Not that night. Not the next.
Sleep came in half-hour jolts, if at all. My body kept waking me—itching, twitching, pulling itself apart only to patch itself back up. Sometimes I swore I could hear something moving under my skin.
Something new.
I stopped looking at mirrors after the second night.
By day three, I knew I was changing.
My eyes adjusted to the dark like I'd been born in it. My hearing had picked up a frequency I'd never noticed before—a faint pulse in the air, like the city itself had started breathing differently.
And the hunger?
It didn't fade.
It focused.
I craved movement. Craved sound. Craved the twitch of something alive.
I left the gas station that morning before the rain let up. The street was slick with blood and oil. I stepped over shattered glass, torn signs, dead birds. Everything looked too sharp. Too vivid. The world had the contrast turned up—like someone had peeled back a layer I wasn't supposed to see.
Downtown Tacoma was dead quiet.
Or rather, nothing human made noise anymore.
The air buzzed with wrongness. Buildings loomed. Shadows moved. And beneath it all, I could feel my bones pulling me somewhere.
Toward food.
I followed instinct.
Past a half-collapsed bus stop. Through a bookstore I used to sit in. All gone now. The shelves were smashed. The walls were tagged in blood and ash. A corpse hung from the second floor by its hoodie, head tilted like it was still trying to read the paperbacks.
I didn't stop to mourn. I couldn't afford to.
I moved toward the subway tunnel at the end of Pacific Ave.
The station had once been clean and modern. Now it smelled like old rain, iron, and rot. Water dripped somewhere behind the turnstiles. I stepped carefully, not wanting to echo.
That's when I heard it.
Not breathing. Not footsteps.
Scratching.
Wet. Sharp. Repetitive.
Something down there was chewing through metal.

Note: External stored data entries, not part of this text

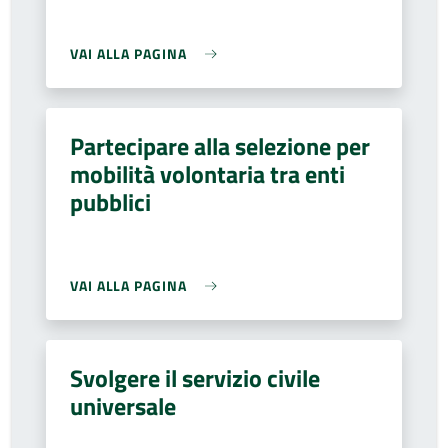
VAI ALLA PAGINA
Partecipare alla selezione per
mobilità volontaria tra enti
pubblici
VAI ALLA PAGINA
Svolgere il servizio civile
universale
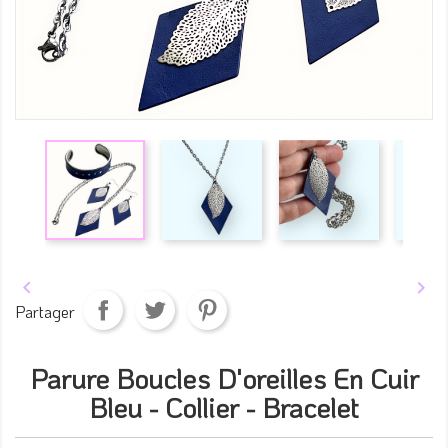


Partager
Parure Boucles D'oreilles En Cuir
Bleu - Collier - Bracelet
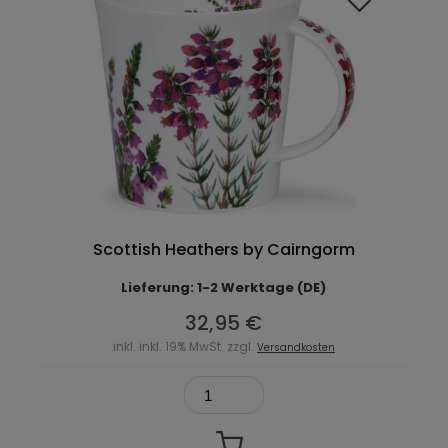
Scottish Heathers by Cairngorm
Lieferung: 1-2 Werktage (DE)
32,95 €
inkl. inkl. 19% MwSt. zzgl.
Versandkosten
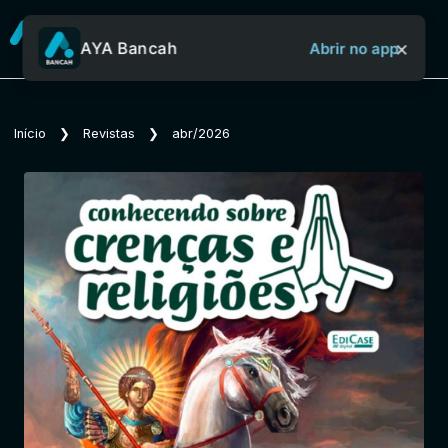
×
AYA Bancah
Abrir no app
Sobre o Aya Bancah
Início
❯
Revistas
❯
abr/2026
Início
Revistas
Jornais
Notícias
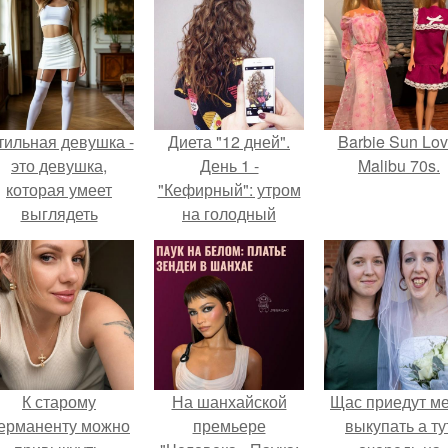
тильная девушка -
Диета "12 дней".
Barbie Sun Lov
это девушка,
День 1 -
Malibu 70s.
которая умеет
"Кефирный": утром
выглядеть
на голодный
привлекательно и
желудок 1 ст.
легантно в любои
ситуации.
К старому
На шанхайской
Щас приедут м
ерманенту можно
премьере
выкупать а ту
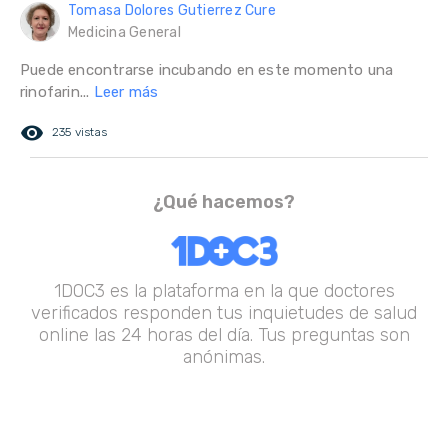
Tomasa Dolores Gutierrez Cure
Medicina General
Puede encontrarse incubando en este momento una
rinofarin...
Leer más
remove_red_eye
235 vistas
¿Qué hacemos?
1DOC3 es la plataforma en la que doctores
verificados responden tus inquietudes de salud
online las 24 horas del día. Tus preguntas son
anónimas.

I crouched behind a bench and waited.
A shape emerged from the shadows. Crawling. Twitching. Long limbs, jointed wrong. Eyes glowing faintly in the dark like fireflies inside skulls.
It looked like a dog once.
Now it had too many legs.
Its jaw clicked in three directions.
It sniffed the air.
And turned straight toward me.
I moved before it could shriek.
The axe was already in my hand. I leapt forward, swung for the center mass. Steel bit through muscle. The creature thrashed, screamed—a sound like torn metal—and lunged.

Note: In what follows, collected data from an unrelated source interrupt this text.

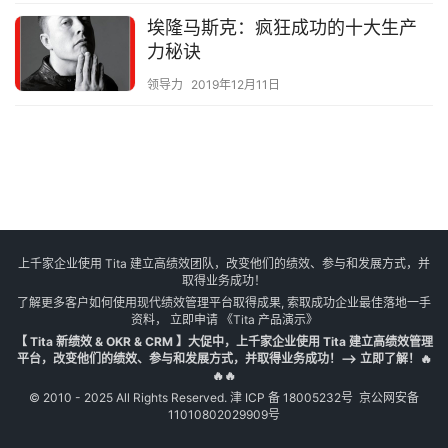
埃隆马斯克：疯狂成功的十大生产
力秘诀
领导力
2019年12月11日
上千家企业使用 Tita 建立高绩效团队，改变他们的绩效、参与和发展方式，并
取得业务成功！
了解更多客户如何使用现代绩效管理平台取得成果, 索取成功企业最佳落地一手
资料， 立即申请
《Tita 产品演示》
【 Tita 新绩效 & OKR & CRM 】大促中，上千家企业使用 Tita 建立高绩效管理
平台，改变他们的绩效、参与和发展方式，并取得业务成功！--> 立即了解！🔥
🔥🔥
© 2010 - 2025 All Rights Reserved.
津 ICP 备 18005232号
京公网安备
11010802029909号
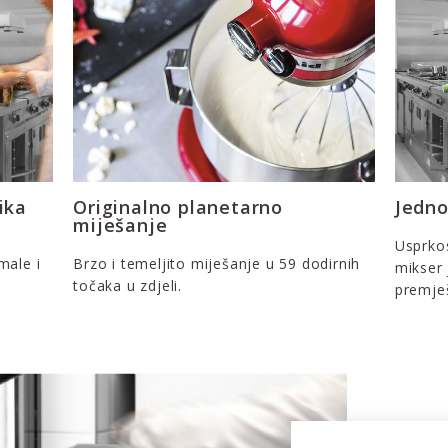
ika
Originalno planetarno
Jedno
miješanje
Usprkos
male i
Brzo i temeljito miješanje u 59 dodirnih
mikser
točaka u zdjeli.
premješ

Claws grazed my side. I stumbled, rolled. Hit the concrete hard.
It pounced.
I met it with the axe's blunt edge and cracked something in its skull.
It staggered.
I tackled it into a wall.
The thing was strong, but it bled like anything else.
And I was hungry.
The moment its body stopped twitching, I dropped the axe.
I didn't hesitate.
Teeth sank into corrupted flesh.
It burned going down—sour and electric, like spoiled meat and lightning.
I swallowed. My whole body tensed.
Then came the rush.
Vision sharpened. Bones popped. My skin pulsed with something thicker than blood.

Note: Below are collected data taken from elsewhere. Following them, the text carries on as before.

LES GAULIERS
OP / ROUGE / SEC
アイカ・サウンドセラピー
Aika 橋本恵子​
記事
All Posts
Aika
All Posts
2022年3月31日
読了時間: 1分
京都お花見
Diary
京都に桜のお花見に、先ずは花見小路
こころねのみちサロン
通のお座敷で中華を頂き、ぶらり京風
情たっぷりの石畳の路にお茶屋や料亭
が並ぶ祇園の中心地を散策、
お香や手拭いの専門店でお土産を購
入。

I could feel its instincts sinking into me—crawl, track, bite, kill. But beneath the monster was… fear. Confusion. Hunger like mine, but dumber.
I wiped my mouth and leaned against the tunnel wall.
Breathing hard.
Smiling.
I limped out of the station with new strength in my legs.
I'd been running from this.
Pretending I could stay human. Pretending I wasn't changing.
But I wasn't scared anymore.
This wasn't a curse.
It was evolution.
Still, I kept moving.
You didn't rest in a place where you fed. That was how scavengers found you. Or worse—people.
The ones still alive were getting smarter.
Paranoid. Brutal.
I'd seen one man stab his own brother over a can of soup on Day Two. No mutation. Just fear. Plain, sharp fear.
I found a new place by dusk.
An old sporting goods store with barred windows and a second floor that hadn't burned through. I cleared the corpses. Nailed shut the side doors. Blocked the stairwell with metal shelving.
Safe. For now.
I peeled off my jacket. Checked my side where the creature's claw had hit.
The cut was gone.
Not just scabbed—gone.
Skin smooth. No pain.
I stared at it for a long time.
Then I started writing.
Day 3. I'm still here. I killed something that shouldn't exist. And I ate it.It gave me something. Strength. Clarity. A kind of calm that feels like sin.I'm changing. But I'm not losing myself. Not yet. I remember my name. I remember my rules.I won't eat the innocent. I won't become a monster.Not unless the world forces me to.
I closed the journal and listened.
The wind outside was heavy. But not empty.
Something moved between the buildings.
And for a moment, I thought I heard my own name.
Not called.
Whispered.
I didn't sleep again that night.
But I sharpened the axe.
And I smiled when I heard something crawl past the front door.